About this exercise:
Write out every entry exactly; the pictures do not belong in the copy.

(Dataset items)
■ ■ ■
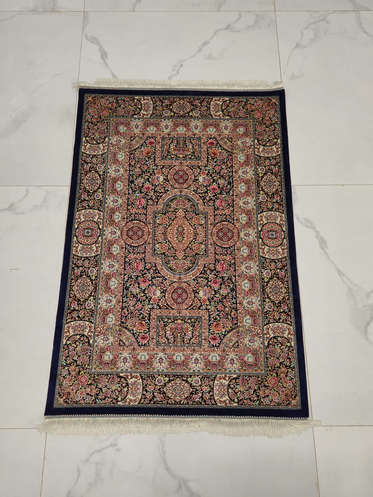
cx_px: 186
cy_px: 248
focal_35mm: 23
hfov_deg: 58.9
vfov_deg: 73.9
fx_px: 330
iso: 40
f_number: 1.8
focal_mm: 5.4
■ ■ ■
Your response:
cx_px: 186
cy_px: 248
focal_35mm: 23
hfov_deg: 58.9
vfov_deg: 73.9
fx_px: 330
iso: 40
f_number: 1.8
focal_mm: 5.4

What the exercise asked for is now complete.